Reputation: 351
C++ template selection - unusual case
I have the following defintions
template <typename T1, typename T2> class ArithmeticType {
public:
T1 x1;
T2 x2;
typedef typeof(x1+x2) Type;
};
template <typename D1, typename D2> inline
std::complex<typename ArithmeticType<D1,D2>::Type>
operator+(const std::complex<D1>& x1, const std::complex<D2>& x2) {
D1 x1r = real(x1);
D1 x1i = imag(x1);
D2 x2r = real(x2);
D2 x2i = imag(x2);
return std::complex<typename ArithmeticType<D1,D2>::Type>(x1r+x2r, x1i+x2i);
}
I then use this class as follows
std::complex<double> x;
std::cout << typeid(x).name() << std::endl;
ArithmeticType<std::complex<double>,std::complex<float>>::Type y;
std::cout << typeid(y).name() << std::endl;
which the produces output
St7complexIdE
St7complexIdE
which makes sense to me: y is of type std::complex<double>
Now, with the indent of adding complex and floating types, I add a specialization of the operator+ template so the code becomes
template <typename T1, typename T2> class ArithmeticType {
public:
T1 x1;
T2 x2;
typedef typeof(x1+x2) Type;
};
template <typename D1, typename D2> inline
std::complex<typename ArithmeticType<D1,D2>::Type>
operator+(const std::complex<D1>& x1, const std::complex<D2>& x2) {
D1 x1r = real(x1);
D1 x1i = imag(x1);
D2 x2r = real(x2);
D2 x2i = imag(x2);
return std::complex<typename ArithmeticType<D1,D2>::Type>(x1r+x2r, x1i+x2i);
}
template <typename D1, typename D2> inline
std::complex<typename ArithmeticType<D1,D2>::Type>
operator+(const std::complex<D1>& x1, const D2 x2) {
D1 x1r = real(x1);
D1 x1i = imag(x1);
return std::complex<typename ArithmeticType<D1,D2>::Type>(x1r+x2, x1i+x2);
}
I run the same code as before but now I get a compile error because the compiler tries to use the second specialization instead of the first. This doesn't make sense to me. I would think that the (g++) compiler would still choose the first specialization.
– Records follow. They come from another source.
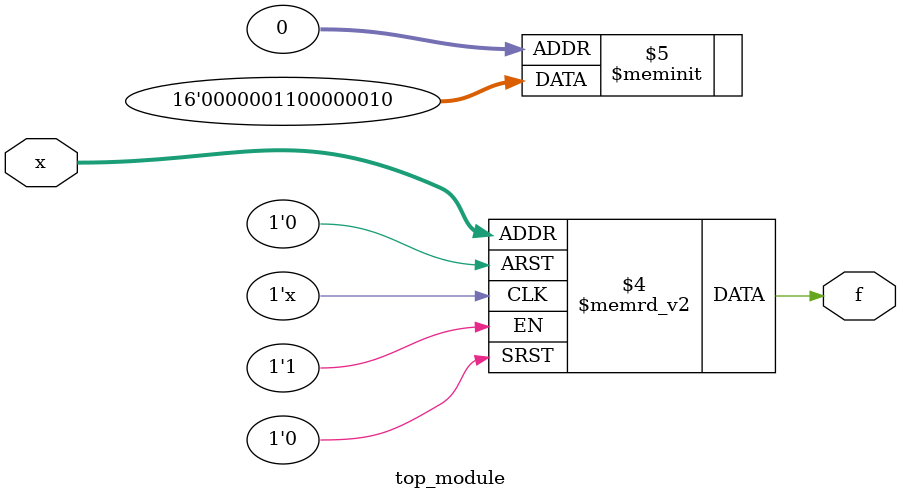
<source format=sv>
module top_module (
	input [4:1] x,
	output logic f
);

// Implementing the function f using a case statement
always_comb begin
	case(x)
		4'b0001: f = 1'b1;
		4'b0010: f = 1'b0;
		4'b0011: f = 1'b0;
		4'b0101: f = 1'b0;
		4'b0110: f = 1'b0;
		4'b0111: f = 1'b0;
		4'b1000: f = 1'b1;
		4'b1001: f = 1'b1;
		default: f = 1'b0;
	endcase
end

endmodule

</source>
Can some explain the rule why this occurs?
Upvotes: 5
Views: 113
Answers (2)
Reputation: 23517
I believe you are observing behavior caused by this quote from cppreference/SFINAE:
Only the failures in the types and expressions in the immediate context of the function type or its template parameter types are SFINAE errors. If the evaluation of a substituted type/expression causes a side-effect such as instantiation of some template specialization, generation of an implicitly-defined member function, etc, errors in those side-effects are treated as hard errors.
A minimal example:
template <typename T>
struct has_foo
{
using foo_t = decltype(T{}.foo());
};
template <typename T> void f(T&&) { }
// SFINAE error => no compilation error:
template <typename T> decltype(T{}.foo()) f(T&&) { }
// non-SFINAE error => hard error:
template <typename T> typename has_foo<T>::foo_t f(T&&) { }
int main()
{
f(1);
}
Your code basically behaves the same, just instead of has_foo you have ArithmeticType.
As for the return type deduction with auto, see, for example: SFINAE with C++14 return type deduction.
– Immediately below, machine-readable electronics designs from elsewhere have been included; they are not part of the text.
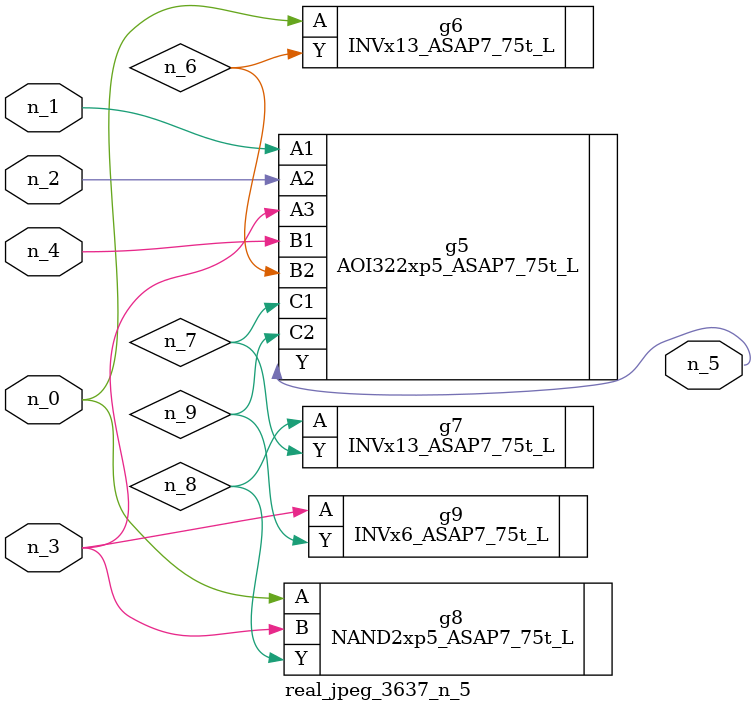
<source format=v>
module real_jpeg_3637_n_5 (n_4, n_0, n_1, n_2, n_3, n_5);

input n_4;
input n_0;
input n_1;
input n_2;
input n_3;

output n_5;

wire n_8;
wire n_6;
wire n_7;
wire n_9;

INVx13_ASAP7_75t_L g6 ( 
.A(n_0),
.Y(n_6)
);

NAND2xp5_ASAP7_75t_L g8 ( 
.A(n_0),
.B(n_3),
.Y(n_8)
);

AOI322xp5_ASAP7_75t_L g5 ( 
.A1(n_1),
.A2(n_2),
.A3(n_3),
.B1(n_4),
.B2(n_6),
.C1(n_7),
.C2(n_9),
.Y(n_5)
);

INVx6_ASAP7_75t_L g9 ( 
.A(n_3),
.Y(n_9)
);

INVx13_ASAP7_75t_L g7 ( 
.A(n_8),
.Y(n_7)
);


endmodule
</source>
A working example with the same has_foo as above:
#ifndef DEFINE_THIS_SYMBOL_TO_CAUSE_COMPILATION_ERROR
void f(int) { }
#endif
// no SFINAE => viable candidate
template <typename T> auto f(T&&)
{
return typename has_foo<T>::foo_t{};
}
int main()
{
f(1);
}
If void f(int) { } is defined, its a better match and the templated f is not instantiated.
Upvotes: 2
Reputation: 1907
The problem with the second template is the deduction of the return value:
template <typename D1, typename D2> inline
std::complex<typename ArithmeticType<D1,D2>::Type>
operator+(const std::complex<D1>& x1, const D2 x2)
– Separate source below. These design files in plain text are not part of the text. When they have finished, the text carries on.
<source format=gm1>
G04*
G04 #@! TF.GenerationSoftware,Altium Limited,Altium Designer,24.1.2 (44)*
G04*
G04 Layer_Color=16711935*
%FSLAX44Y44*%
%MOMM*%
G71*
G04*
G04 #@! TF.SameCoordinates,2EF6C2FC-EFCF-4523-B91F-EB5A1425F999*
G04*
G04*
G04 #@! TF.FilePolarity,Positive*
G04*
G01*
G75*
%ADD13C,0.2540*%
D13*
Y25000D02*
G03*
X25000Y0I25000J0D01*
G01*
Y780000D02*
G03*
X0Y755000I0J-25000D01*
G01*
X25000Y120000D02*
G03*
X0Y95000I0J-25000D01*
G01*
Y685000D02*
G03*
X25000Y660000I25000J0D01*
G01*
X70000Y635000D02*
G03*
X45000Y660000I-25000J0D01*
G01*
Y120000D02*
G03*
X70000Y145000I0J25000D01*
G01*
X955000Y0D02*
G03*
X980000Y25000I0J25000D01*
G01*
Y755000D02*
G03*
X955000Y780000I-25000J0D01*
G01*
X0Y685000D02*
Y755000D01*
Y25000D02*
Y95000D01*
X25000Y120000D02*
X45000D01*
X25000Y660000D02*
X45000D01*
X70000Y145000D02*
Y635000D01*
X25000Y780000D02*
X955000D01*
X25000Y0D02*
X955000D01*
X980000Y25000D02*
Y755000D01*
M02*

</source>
When you try to instantiate ArithmeticType<std::complex<double>, std::complex<float> >
The second operator+ types are deduced to:
D1: double, D2: std::complex<float>. You then try to instantiate ArithmeticType with D1=double, D2=std::complex<float>. This in turn, tries to deduce the type of operator+ for a double and std::complex<float>. There is no such function, and you fail to compile.
Upvotes: 1